We do this because we are the people who have seen God’s resurrection even in the midst of death.
As such, we are not merely a people high on an opiate of our own concoction for dealing with death. We are the people of the empty tomb who have seen God’s vindication over death. And because we are the people who believe “[that since] the Spirit of him who raised Jesus from the dead dwells in [us], he who raised Christ from the dead will give life to [our] mortal bodies also through his Spirit that dwells in [us].” Our God has set us free from the power of the fear of death, liberating us, releasing us to truly live. Because Christ lives, we shall live, because we live, there is hope for the world, for “the good news of the Kingdom [will] judge, redeem, and reform the sinful social structures of our time.”
So then, “Why church?” In an age of such tremendous sin and brokeness walking hand-in-hand with the twins who are cynicism and doubt, it is quite clear that the world could use some resurrection right now. The world could use some new life right now. And who is better equipped to stand up to the forces of evil and death than those of us who have known God’s victory over them, who believe in God’s power over evil, and who gather and scatter each week in God’s name as a people whose very life is unity in the midst of diversity and love for the world Christ died and rose to save? Who is more empowered to speak life in the midst of death than those whose foundational belief is that eternal love wins and that death forever dies? Who is better equipped to bring hope to a hurting, dying world than those of us who trust in the power of God’s love such that it is the victor over all the things that oppress us?

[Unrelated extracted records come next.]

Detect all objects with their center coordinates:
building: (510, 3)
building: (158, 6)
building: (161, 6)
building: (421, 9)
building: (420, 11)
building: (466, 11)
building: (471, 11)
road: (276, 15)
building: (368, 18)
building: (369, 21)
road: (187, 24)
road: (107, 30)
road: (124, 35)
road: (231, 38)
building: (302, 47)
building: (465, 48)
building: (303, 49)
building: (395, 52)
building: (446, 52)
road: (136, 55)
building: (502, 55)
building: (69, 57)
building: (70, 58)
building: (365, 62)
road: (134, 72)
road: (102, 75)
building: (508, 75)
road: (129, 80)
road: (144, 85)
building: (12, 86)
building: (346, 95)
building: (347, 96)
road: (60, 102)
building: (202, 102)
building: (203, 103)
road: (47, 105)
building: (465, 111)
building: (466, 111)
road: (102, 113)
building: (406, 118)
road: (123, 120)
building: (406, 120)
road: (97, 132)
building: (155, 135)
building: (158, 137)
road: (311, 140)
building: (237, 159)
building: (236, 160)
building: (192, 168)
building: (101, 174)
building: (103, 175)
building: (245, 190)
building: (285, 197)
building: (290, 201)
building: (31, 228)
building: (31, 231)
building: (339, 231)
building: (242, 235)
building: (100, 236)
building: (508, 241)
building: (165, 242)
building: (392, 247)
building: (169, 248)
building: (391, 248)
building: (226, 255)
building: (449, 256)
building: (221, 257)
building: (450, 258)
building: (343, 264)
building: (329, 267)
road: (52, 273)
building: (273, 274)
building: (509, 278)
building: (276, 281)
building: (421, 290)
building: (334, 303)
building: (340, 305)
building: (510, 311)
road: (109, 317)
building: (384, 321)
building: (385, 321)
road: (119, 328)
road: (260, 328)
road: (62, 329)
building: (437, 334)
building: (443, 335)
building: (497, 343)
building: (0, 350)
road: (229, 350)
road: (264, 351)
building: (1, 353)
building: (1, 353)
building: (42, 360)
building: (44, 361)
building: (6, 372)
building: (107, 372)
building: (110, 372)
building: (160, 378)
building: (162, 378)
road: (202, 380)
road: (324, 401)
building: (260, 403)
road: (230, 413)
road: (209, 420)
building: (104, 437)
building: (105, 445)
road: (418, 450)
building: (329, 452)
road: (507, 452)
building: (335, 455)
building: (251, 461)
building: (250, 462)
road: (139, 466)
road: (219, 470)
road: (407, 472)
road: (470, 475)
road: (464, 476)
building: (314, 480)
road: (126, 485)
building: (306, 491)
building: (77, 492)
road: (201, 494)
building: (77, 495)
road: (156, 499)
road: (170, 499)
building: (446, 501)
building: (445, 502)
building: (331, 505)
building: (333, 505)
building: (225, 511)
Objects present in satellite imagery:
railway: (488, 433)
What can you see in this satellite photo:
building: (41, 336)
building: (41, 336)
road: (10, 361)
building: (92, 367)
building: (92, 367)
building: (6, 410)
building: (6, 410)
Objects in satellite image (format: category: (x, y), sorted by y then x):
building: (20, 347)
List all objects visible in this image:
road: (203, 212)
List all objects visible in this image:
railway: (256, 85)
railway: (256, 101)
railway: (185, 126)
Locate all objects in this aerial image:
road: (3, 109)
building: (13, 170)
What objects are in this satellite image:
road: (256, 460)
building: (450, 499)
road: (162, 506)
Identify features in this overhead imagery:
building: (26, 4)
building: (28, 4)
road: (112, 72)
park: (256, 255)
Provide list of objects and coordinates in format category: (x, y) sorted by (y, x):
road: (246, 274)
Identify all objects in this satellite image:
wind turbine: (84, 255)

If Christ’s church will not be who transforms this world for good, then who will?
“His glories now we sing, who died, and rose on high, who died, eternal life to bring, and lives that death may die.” He lives with us still for the sake of this world, until all flesh knows the hope of resurrection, until all peoples’ darkened rooms are flooded with nothing less than the radiant light of heaven.
Gloria In Excelsis Deo.
- Lewis F. Galloway in Feasting on the Word Year C, Advent Through Transfiguration, Kindle Edition.